If a good relationship with the body is developed, the following happens:

  • a person eats when they’re hungry and stops when they’re full
  • a person does not hate himself or herself for missing a workout or eating something they shouldn’t have
  • a person finds a form of exercise that they like
  • a person moves freely and naturally
  • a person is aware of when they need rest
  • a person feels energy in their body which makes them want to move

Unfortunately, a large portion of these people are probably labeled “hyper.” This is because of the current setup of society, wherein the ability to sit quietly at a desk is paramount, which is a relatively new thing in human history, most of which saw our kind running across veldts and scurrying up trees and energetically massacring buffalo.
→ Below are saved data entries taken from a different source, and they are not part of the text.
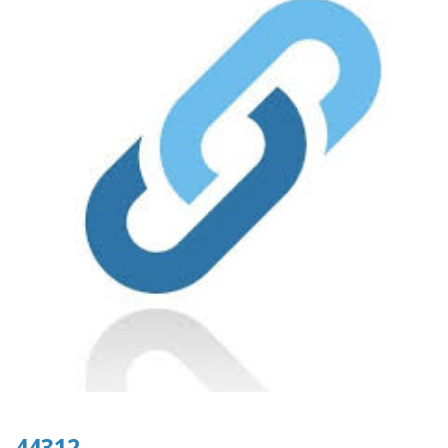
44312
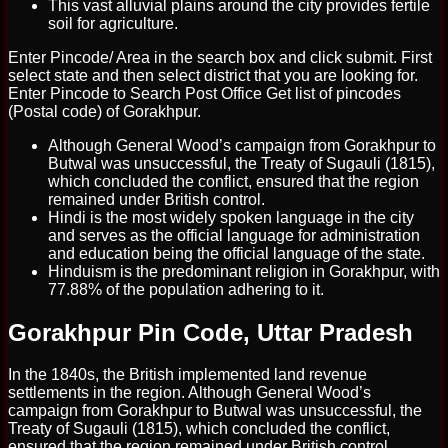
This vast alluvial plains around the city provides fertile
soil for agriculture.
Enter Pincode/ Area in the search box and click submit. First
select state and then select district that you are looking for.
Enter Pincode to Search Post Office Get list of pincodes
(Postal code) of Gorakhpur.
Although General Wood’s campaign from Gorakhpur to
Butwal was unsuccessful, the Treaty of Sugauli (1815),
which concluded the conflict, ensured that the region
remained under British control.
Hindi is the most widely spoken language in the city
and serves as the official language for administration
and education being the official language of the state.
Hinduism is the predominant religion in Gorakhpur, with
77.88% of the population adhering to it.
Gorakhpur Pin Code, Uttar Pradesh
In the 1840s, the British implemented land revenue
settlements in the region. Although General Wood’s
campaign from Gorakhpur to Butwal was unsuccessful, the
Treaty of Sugauli (1815), which concluded the conflict,
ensured that the region remained under British control.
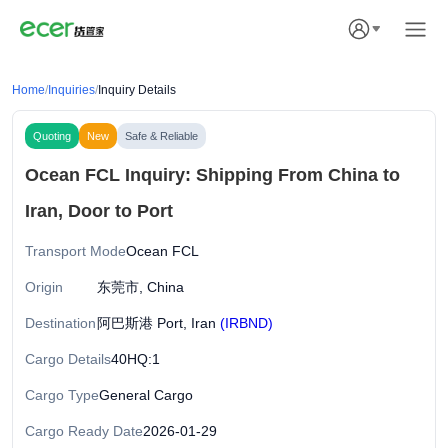
Home
/
Inquiries
/
Inquiry Details
Quoting
New
Safe & Reliable
Ocean FCL Inquiry: Shipping From China to
Iran, Door to Port
Transport Mode
Ocean FCL
Origin
东莞市, China
Destination
阿巴斯港 Port, Iran
(IRBND)
Cargo Details
40HQ:1
Cargo Type
General Cargo
Cargo Ready Date
2026-01-29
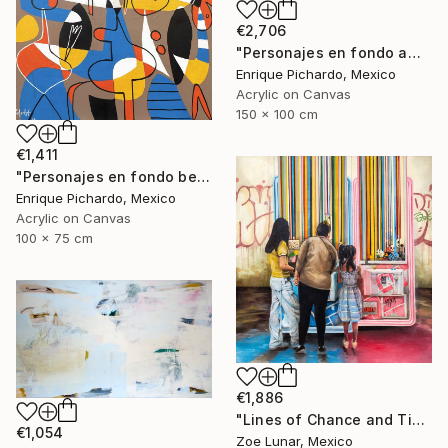
€2,706
"Personajes en fondo amarillo" Painting
Enrique Pichardo, Mexico
Acrylic on Canvas
150 x 100 cm
€1,411
"Personajes en fondo beige" Painting
Enrique Pichardo, Mexico
Acrylic on Canvas
100 x 75 cm
€1,886
"Lines of Chance and Time" Painting
€1,054
Zoe Lunar, Mexico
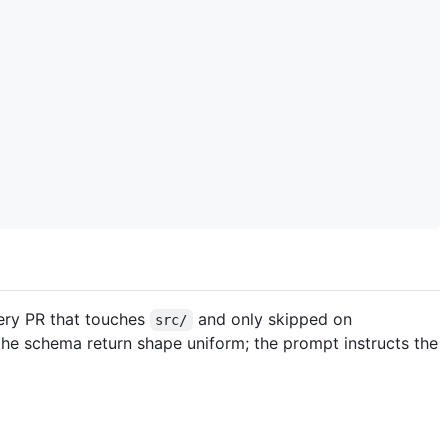
very PR that touches
and only skipped on
src/
he schema return shape uniform; the prompt instructs the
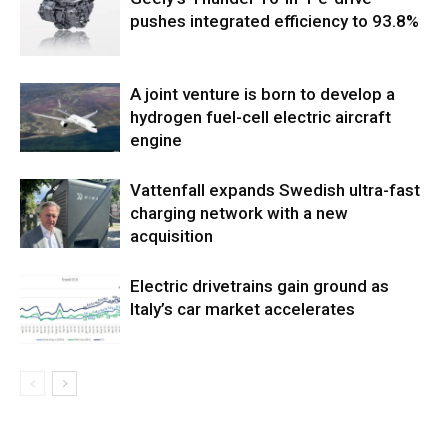
pushes integrated efficiency to 93.8%
A joint venture is born to develop a
hydrogen fuel-cell electric aircraft
engine
Vattenfall expands Swedish ultra-fast
charging network with a new
acquisition
Electric drivetrains gain ground as
Italy’s car market accelerates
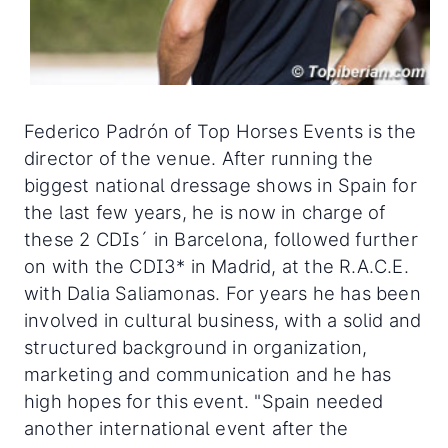
Federico Padrón of Top Horses Events is the
director of the venue. After running the
biggest national dressage shows in Spain for
the last few years, he is now in charge of
these 2 CDIs´ in Barcelona, followed further
on with the CDI3* in Madrid, at the R.A.C.E.
with Dalia Saliamonas. For years he has been
involved in cultural business, with a solid and
structured background in organization,
marketing and communication and he has
high hopes for this event. "Spain needed
another international event after the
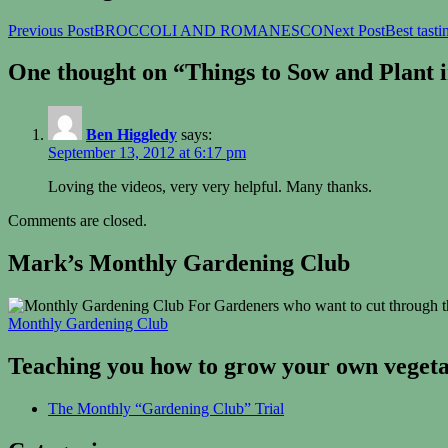
Previous Post
BROCCOLI AND ROMANESCO
Next Post
Best tast
One thought on “Things to Sow and Plant 
Ben Higgledy
says:
September 13, 2012 at 6:17 pm
Loving the videos, very very helpful. Many thanks.
Comments are closed.
Mark’s Monthly Gardening Club
For Gardeners who want to cut through th
Monthly Gardening Club
Teaching you how to grow your own vegetab
The Monthly “Gardening Club” Trial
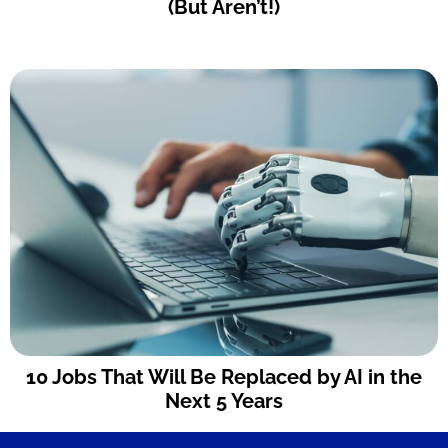
(But Aren’t!)
10 Jobs That Will Be Replaced by AI in the
Next 5 Years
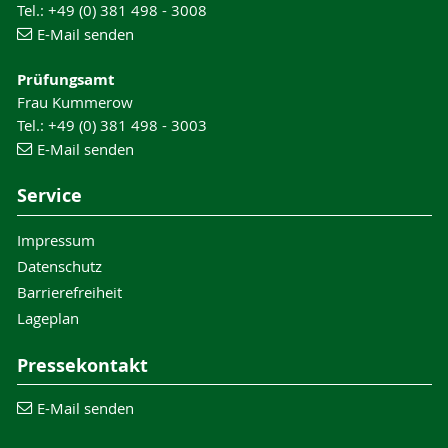
Tel.: +49 (0) 381 498 - 3008
E-Mail senden
Prüfungsamt
Frau Kummerow
Tel.: +49 (0) 381 498 - 3003
E-Mail senden
Service
Impressum
Datenschutz
Barrierefreiheit
Lageplan
Pressekontakt
E-Mail senden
This labeling starts when a person is young (the body is new and has no issues about movement) and is constantly being told to sit still (like a sexually demanding person being constantly denied) and develops into issues that persist into adulthood.

Now, don’t ask me what to do about that – I’m not a developmental psychologist – this analogy is only about fixing the damage that has been done, not about preventing it (sorry, kids, I don’t know what to do).

If the motivation behind exercise becomes pleasure instead of willpower, then a person would have no problem staying fit, because the body and mind are one in their action (body: I want to go swimming, because I like swimming – mind: I want to go swimming, because I will be sexy).

As opposed to the current view of how exercise should be (body: I want to stay here in front of the TV because I am unfit and I have metabolic issues that have not addressed – mind: fuck your issues, it’s swimsuit season).

The motivation becomes essentially infinite, because pleasure is… well, pleasure. Shifting motivation from willpower to pleasure would be like shifting from a finite resource like coal, to one like solar or wind.

(another analogy for you – willpower:pleasure :: fossil fuels:renewable energy)

From a terrible relationship wherein one partner was forcing all the activity on the other, it would become a healthy relationship wherein both partners have input. (The body also wants to move, quite apart from the mind’s desire to have the body lose weight – the body wants the process, the mind wants the result – as opposed to the mind wanting the result and the body hating the process.)


A) The end result of movement is to boost endurance, not to make our bodies feel good. 

If movement cannot even be achieved, then the “end result” is not relevant.

B) – C) Sex dungeons cannot be likened to gyms because a sex dungeon wherein someone does not derive pleasure is useless, whereas a gym where people suffer is still useful because they lose weight afterwards. 

Since most people gain the weight back, then it was useless for them too.